- EXERCISE REQUIREMENTS
Start at the first line below and write out everything verbatim except the pictures.

- EXTRACTED INFORMATION
++++

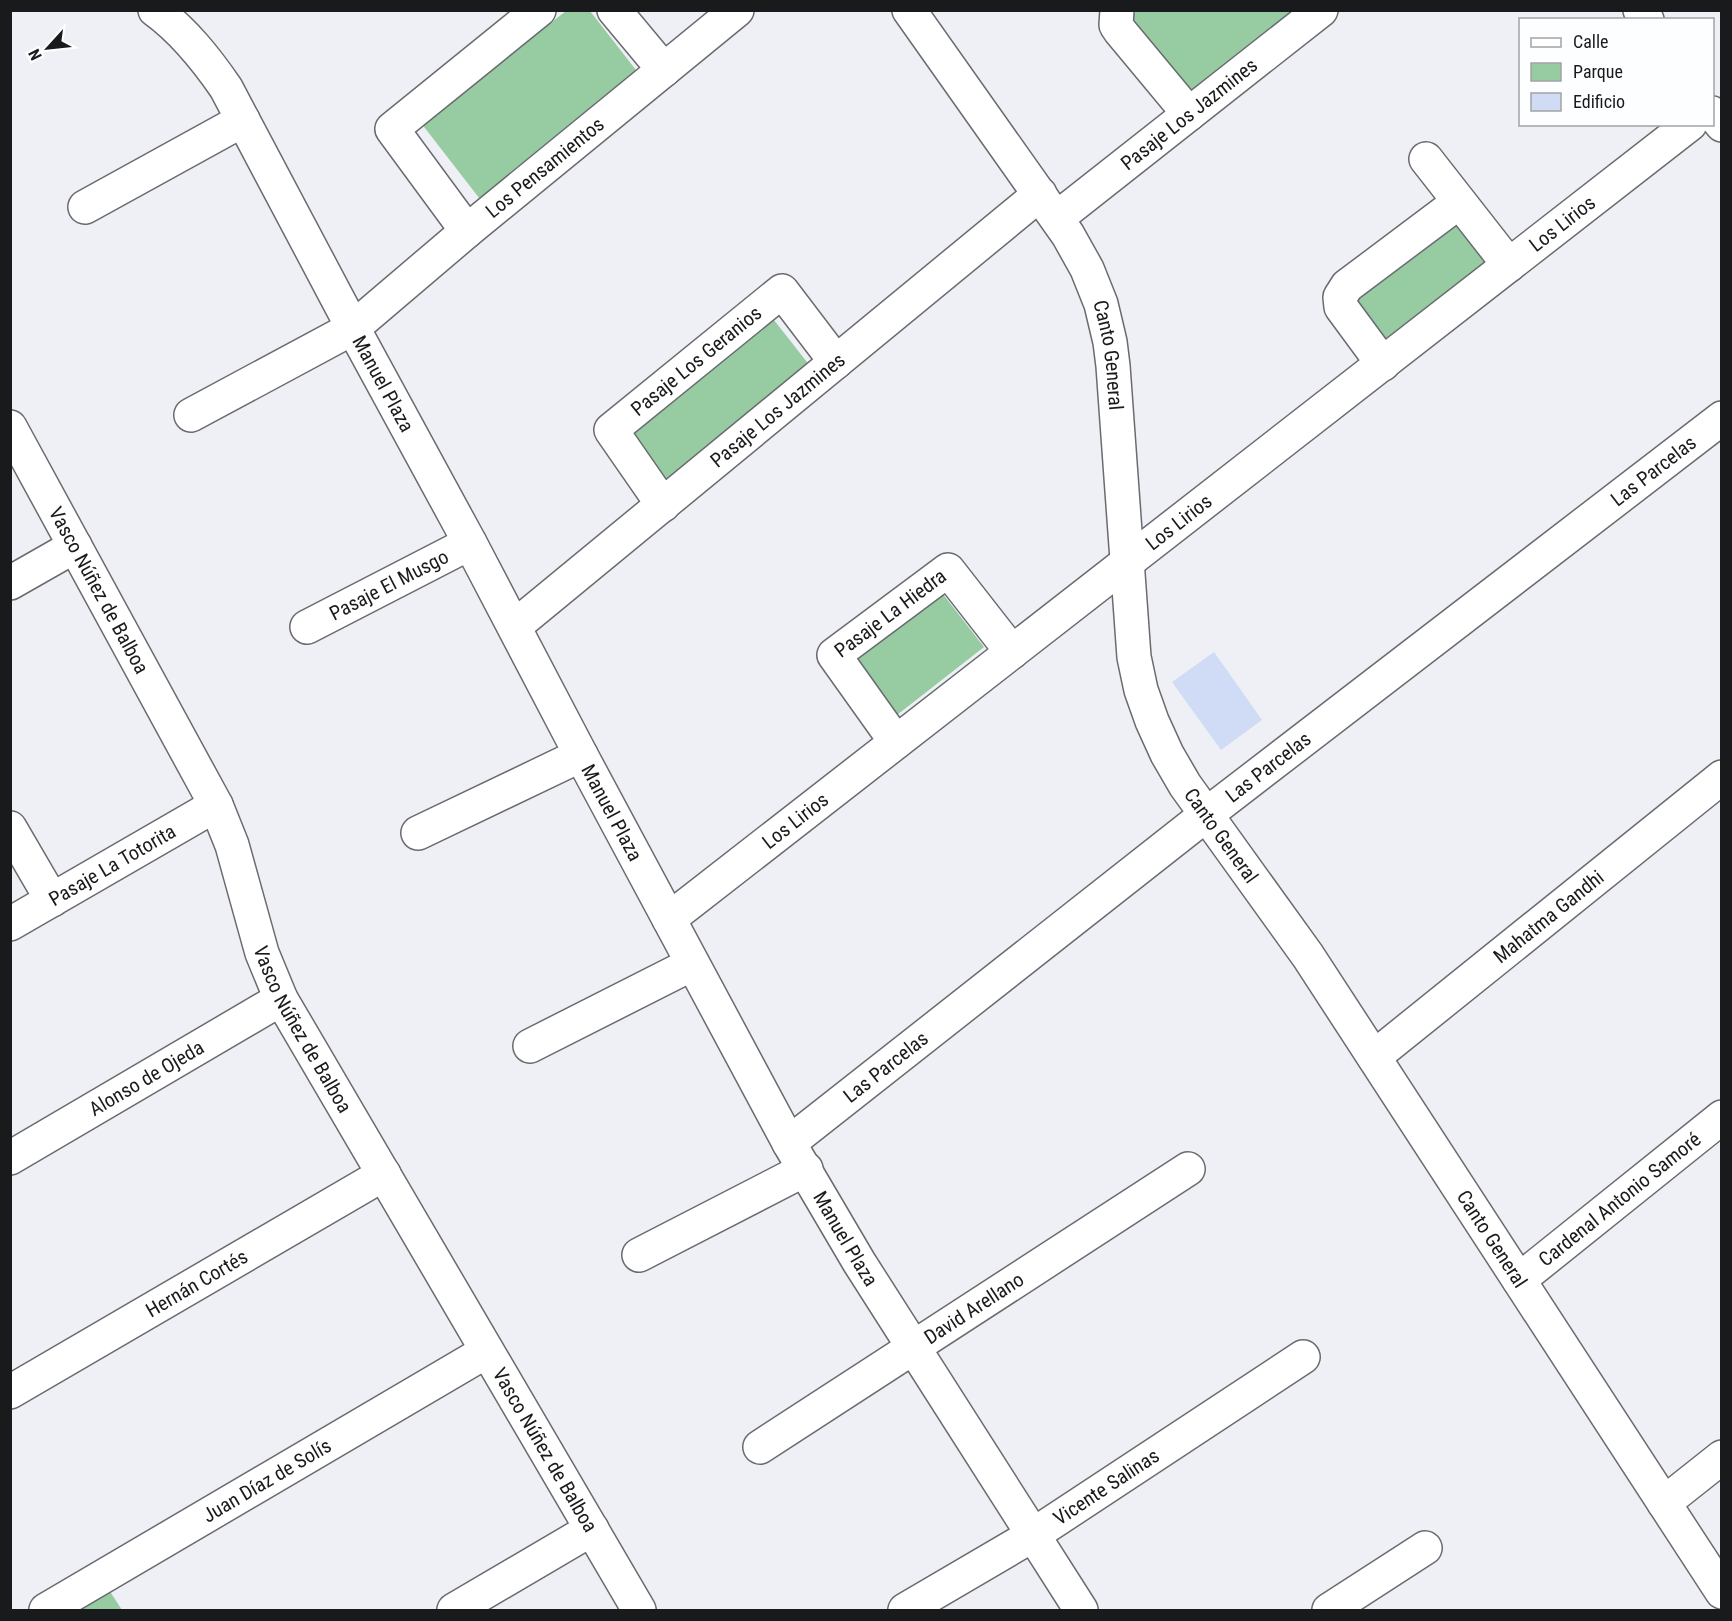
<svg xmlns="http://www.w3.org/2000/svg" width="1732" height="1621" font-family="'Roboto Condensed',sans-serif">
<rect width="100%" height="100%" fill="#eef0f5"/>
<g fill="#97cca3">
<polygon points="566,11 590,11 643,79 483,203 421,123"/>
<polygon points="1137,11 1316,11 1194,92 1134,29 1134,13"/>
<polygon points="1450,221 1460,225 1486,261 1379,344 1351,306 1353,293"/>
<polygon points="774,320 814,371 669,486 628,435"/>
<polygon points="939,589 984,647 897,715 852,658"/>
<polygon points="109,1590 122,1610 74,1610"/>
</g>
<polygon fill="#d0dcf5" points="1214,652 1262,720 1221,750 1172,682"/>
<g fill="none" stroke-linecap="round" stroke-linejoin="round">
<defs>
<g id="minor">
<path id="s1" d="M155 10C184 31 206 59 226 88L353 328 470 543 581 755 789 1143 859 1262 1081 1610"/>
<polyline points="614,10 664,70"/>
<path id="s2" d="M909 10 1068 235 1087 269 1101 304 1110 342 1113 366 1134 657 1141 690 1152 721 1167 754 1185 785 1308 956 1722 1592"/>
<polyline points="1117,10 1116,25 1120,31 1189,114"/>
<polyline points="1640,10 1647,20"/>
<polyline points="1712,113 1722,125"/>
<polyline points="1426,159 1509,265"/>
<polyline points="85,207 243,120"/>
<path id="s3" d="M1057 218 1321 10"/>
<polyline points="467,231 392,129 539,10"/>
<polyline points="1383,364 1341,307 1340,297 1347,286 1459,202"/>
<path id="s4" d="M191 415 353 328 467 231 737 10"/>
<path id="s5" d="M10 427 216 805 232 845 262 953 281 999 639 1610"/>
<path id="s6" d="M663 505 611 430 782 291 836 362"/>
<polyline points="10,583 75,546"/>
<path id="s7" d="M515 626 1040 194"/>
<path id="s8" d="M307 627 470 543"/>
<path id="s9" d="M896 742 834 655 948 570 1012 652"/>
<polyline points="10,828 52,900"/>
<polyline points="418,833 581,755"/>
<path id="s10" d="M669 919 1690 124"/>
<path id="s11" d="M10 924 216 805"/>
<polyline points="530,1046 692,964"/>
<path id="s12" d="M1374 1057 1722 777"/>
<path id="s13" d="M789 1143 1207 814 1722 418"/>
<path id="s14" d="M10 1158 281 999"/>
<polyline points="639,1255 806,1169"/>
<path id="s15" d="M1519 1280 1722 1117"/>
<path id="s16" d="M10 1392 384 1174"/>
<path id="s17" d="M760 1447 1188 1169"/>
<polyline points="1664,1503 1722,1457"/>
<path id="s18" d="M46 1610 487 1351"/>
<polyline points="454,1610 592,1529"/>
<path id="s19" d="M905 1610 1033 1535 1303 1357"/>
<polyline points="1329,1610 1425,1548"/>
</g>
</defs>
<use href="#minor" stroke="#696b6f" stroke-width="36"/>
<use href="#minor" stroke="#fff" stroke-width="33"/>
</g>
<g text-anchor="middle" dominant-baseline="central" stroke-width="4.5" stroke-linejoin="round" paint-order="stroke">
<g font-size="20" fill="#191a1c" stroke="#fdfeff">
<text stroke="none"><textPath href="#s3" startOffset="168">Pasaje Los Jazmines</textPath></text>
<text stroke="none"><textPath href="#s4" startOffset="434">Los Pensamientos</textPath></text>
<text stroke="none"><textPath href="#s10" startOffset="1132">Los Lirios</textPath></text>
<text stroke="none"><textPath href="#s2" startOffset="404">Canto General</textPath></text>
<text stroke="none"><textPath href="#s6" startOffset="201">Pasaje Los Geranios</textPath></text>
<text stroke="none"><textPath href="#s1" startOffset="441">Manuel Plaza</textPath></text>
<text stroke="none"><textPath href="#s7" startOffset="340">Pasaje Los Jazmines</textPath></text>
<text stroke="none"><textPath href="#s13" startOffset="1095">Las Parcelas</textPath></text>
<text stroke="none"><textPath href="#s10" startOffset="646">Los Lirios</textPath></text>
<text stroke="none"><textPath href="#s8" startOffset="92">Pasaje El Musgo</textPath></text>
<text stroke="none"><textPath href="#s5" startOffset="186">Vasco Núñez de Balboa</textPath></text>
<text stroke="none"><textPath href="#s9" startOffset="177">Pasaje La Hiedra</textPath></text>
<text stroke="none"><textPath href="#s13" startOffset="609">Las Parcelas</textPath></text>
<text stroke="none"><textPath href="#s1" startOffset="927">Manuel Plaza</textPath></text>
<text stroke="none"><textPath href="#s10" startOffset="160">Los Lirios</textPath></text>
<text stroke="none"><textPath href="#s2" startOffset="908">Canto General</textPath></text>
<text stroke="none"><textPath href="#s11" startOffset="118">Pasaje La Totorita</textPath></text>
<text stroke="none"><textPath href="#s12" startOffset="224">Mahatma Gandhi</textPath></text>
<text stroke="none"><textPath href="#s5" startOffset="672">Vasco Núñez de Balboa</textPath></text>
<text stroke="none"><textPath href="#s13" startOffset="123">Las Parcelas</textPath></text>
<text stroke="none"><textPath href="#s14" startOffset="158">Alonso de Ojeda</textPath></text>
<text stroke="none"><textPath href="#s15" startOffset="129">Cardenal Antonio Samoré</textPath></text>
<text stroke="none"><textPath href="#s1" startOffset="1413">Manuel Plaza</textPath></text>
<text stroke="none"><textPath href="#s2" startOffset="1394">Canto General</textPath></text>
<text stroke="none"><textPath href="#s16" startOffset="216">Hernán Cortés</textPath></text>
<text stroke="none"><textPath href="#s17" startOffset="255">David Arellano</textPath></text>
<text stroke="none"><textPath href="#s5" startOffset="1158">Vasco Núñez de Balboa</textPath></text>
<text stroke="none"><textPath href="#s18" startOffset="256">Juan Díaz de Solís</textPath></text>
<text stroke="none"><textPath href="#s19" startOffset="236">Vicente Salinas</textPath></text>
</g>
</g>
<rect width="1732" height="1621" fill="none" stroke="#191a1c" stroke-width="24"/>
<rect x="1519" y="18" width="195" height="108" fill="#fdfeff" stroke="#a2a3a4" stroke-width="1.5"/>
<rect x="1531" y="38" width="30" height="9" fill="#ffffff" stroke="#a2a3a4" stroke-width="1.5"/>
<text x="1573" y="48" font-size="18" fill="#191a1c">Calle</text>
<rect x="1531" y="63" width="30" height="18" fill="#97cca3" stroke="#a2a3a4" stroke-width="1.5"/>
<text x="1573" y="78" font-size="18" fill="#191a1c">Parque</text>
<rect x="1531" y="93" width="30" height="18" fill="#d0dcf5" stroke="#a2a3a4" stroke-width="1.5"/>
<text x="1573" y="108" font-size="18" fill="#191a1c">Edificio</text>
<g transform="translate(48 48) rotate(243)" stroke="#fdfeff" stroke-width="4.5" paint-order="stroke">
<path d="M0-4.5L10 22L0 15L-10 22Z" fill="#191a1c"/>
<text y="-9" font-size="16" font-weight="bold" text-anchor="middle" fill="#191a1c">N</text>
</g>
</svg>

++++

- RESULT FOR THIS EXERCISE
<svg xmlns="http://www.w3.org/2000/svg" width="1732" height="1621" font-family="'Roboto Condensed',sans-serif">
<rect width="100%" height="100%" fill="#eef0f5"/>
<g fill="#97cca3">
<polygon points="566,11 590,11 643,79 483,203 421,123"/>
<polygon points="1137,11 1316,11 1194,92 1134,29 1134,13"/>
<polygon points="1450,221 1460,225 1486,261 1379,344 1351,306 1353,293"/>
<polygon points="774,320 814,371 669,486 628,435"/>
<polygon points="939,589 984,647 897,715 852,658"/>
<polygon points="109,1590 122,1610 74,1610"/>
</g>
<polygon fill="#d0dcf5" points="1214,652 1262,720 1221,750 1172,682"/>
<g fill="none" stroke-linecap="round" stroke-linejoin="round">
<defs>
<g id="minor">
<path id="s1" d="M155 10C184 31 206 59 226 88L353 328 470 543 581 755 789 1143 859 1262 1081 1610"/>
<polyline points="614,10 664,70"/>
<path id="s2" d="M909 10 1068 235 1087 269 1101 304 1110 342 1113 366 1134 657 1141 690 1152 721 1167 754 1185 785 1308 956 1722 1592"/>
<polyline points="1117,10 1116,25 1120,31 1189,114"/>
<polyline points="1640,10 1647,20"/>
<polyline points="1712,113 1722,125"/>
<polyline points="1426,159 1509,265"/>
<polyline points="85,207 243,120"/>
<path id="s3" d="M1057 218 1321 10"/>
<polyline points="467,231 392,129 539,10"/>
<polyline points="1383,364 1341,307 1340,297 1347,286 1459,202"/>
<path id="s4" d="M191 415 353 328 467 231 737 10"/>
<path id="s5" d="M10 427 216 805 232 845 262 953 281 999 639 1610"/>
<path id="s6" d="M663 505 611 430 782 291 836 362"/>
<polyline points="10,583 75,546"/>
<path id="s7" d="M515 626 1040 194"/>
<path id="s8" d="M307 627 470 543"/>
<path id="s9" d="M896 742 834 655 948 570 1012 652"/>
<polyline points="10,828 52,900"/>
<polyline points="418,833 581,755"/>
<path id="s10" d="M669 919 1690 124"/>
<path id="s11" d="M10 924 216 805"/>
<polyline points="530,1046 692,964"/>
<path id="s12" d="M1374 1057 1722 777"/>
<path id="s13" d="M789 1143 1207 814 1722 418"/>
<path id="s14" d="M10 1158 281 999"/>
<polyline points="639,1255 806,1169"/>
<path id="s15" d="M1519 1280 1722 1117"/>
<path id="s16" d="M10 1392 384 1174"/>
<path id="s17" d="M760 1447 1188 1169"/>
<polyline points="1664,1503 1722,1457"/>
<path id="s18" d="M46 1610 487 1351"/>
<polyline points="454,1610 592,1529"/>
<path id="s19" d="M905 1610 1033 1535 1303 1357"/>
<polyline points="1329,1610 1425,1548"/>
</g>
</defs>
<use href="#minor" stroke="#696b6f" stroke-width="36"/>
<use href="#minor" stroke="#fff" stroke-width="33"/>
</g>
<g text-anchor="middle" dominant-baseline="central" stroke-width="4.5" stroke-linejoin="round" paint-order="stroke">
<g font-size="20" fill="#191a1c" stroke="#fdfeff">
<text stroke="none"><textPath href="#s3" startOffset="168">Pasaje Los Jazmines</textPath></text>
<text stroke="none"><textPath href="#s4" startOffset="434">Los Pensamientos</textPath></text>
<text stroke="none"><textPath href="#s10" startOffset="1132">Los Lirios</textPath></text>
<text stroke="none"><textPath href="#s2" startOffset="404">Canto General</textPath></text>
<text stroke="none"><textPath href="#s6" startOffset="201">Pasaje Los Geranios</textPath></text>
<text stroke="none"><textPath href="#s1" startOffset="441">Manuel Plaza</textPath></text>
<text stroke="none"><textPath href="#s7" startOffset="340">Pasaje Los Jazmines</textPath></text>
<text stroke="none"><textPath href="#s13" startOffset="1095">Las Parcelas</textPath></text>
<text stroke="none"><textPath href="#s10" startOffset="646">Los Lirios</textPath></text>
<text stroke="none"><textPath href="#s8" startOffset="92">Pasaje El Musgo</textPath></text>
<text stroke="none"><textPath href="#s5" startOffset="186">Vasco Núñez de Balboa</textPath></text>
<text stroke="none"><textPath href="#s9" startOffset="177">Pasaje La Hiedra</textPath></text>
<text stroke="none"><textPath href="#s13" startOffset="609">Las Parcelas</textPath></text>
<text stroke="none"><textPath href="#s1" startOffset="927">Manuel Plaza</textPath></text>
<text stroke="none"><textPath href="#s10" startOffset="160">Los Lirios</textPath></text>
<text stroke="none"><textPath href="#s2" startOffset="908">Canto General</textPath></text>
<text stroke="none"><textPath href="#s11" startOffset="118">Pasaje La Totorita</textPath></text>
<text stroke="none"><textPath href="#s12" startOffset="224">Mahatma Gandhi</textPath></text>
<text stroke="none"><textPath href="#s5" startOffset="672">Vasco Núñez de Balboa</textPath></text>
<text stroke="none"><textPath href="#s13" startOffset="123">Las Parcelas</textPath></text>
<text stroke="none"><textPath href="#s14" startOffset="158">Alonso de Ojeda</textPath></text>
<text stroke="none"><textPath href="#s15" startOffset="129">Cardenal Antonio Samoré</textPath></text>
<text stroke="none"><textPath href="#s1" startOffset="1413">Manuel Plaza</textPath></text>
<text stroke="none"><textPath href="#s2" startOffset="1394">Canto General</textPath></text>
<text stroke="none"><textPath href="#s16" startOffset="216">Hernán Cortés</textPath></text>
<text stroke="none"><textPath href="#s17" startOffset="255">David Arellano</textPath></text>
<text stroke="none"><textPath href="#s5" startOffset="1158">Vasco Núñez de Balboa</textPath></text>
<text stroke="none"><textPath href="#s18" startOffset="256">Juan Díaz de Solís</textPath></text>
<text stroke="none"><textPath href="#s19" startOffset="236">Vicente Salinas</textPath></text>
</g>
</g>
<rect width="1732" height="1621" fill="none" stroke="#191a1c" stroke-width="24"/>
<rect x="1519" y="18" width="195" height="108" fill="#fdfeff" stroke="#a2a3a4" stroke-width="1.5"/>
<rect x="1531" y="38" width="30" height="9" fill="#ffffff" stroke="#a2a3a4" stroke-width="1.5"/>
<text x="1573" y="48" font-size="18" fill="#191a1c">Calle</text>
<rect x="1531" y="63" width="30" height="18" fill="#97cca3" stroke="#a2a3a4" stroke-width="1.5"/>
<text x="1573" y="78" font-size="18" fill="#191a1c">Parque</text>
<rect x="1531" y="93" width="30" height="18" fill="#d0dcf5" stroke="#a2a3a4" stroke-width="1.5"/>
<text x="1573" y="108" font-size="18" fill="#191a1c">Edificio</text>
<g transform="translate(48 48) rotate(243)" stroke="#fdfeff" stroke-width="4.5" paint-order="stroke">
<path d="M0-4.5L10 22L0 15L-10 22Z" fill="#191a1c"/>
<text y="-9" font-size="16" font-weight="bold" text-anchor="middle" fill="#191a1c">N</text>
</g>
</svg>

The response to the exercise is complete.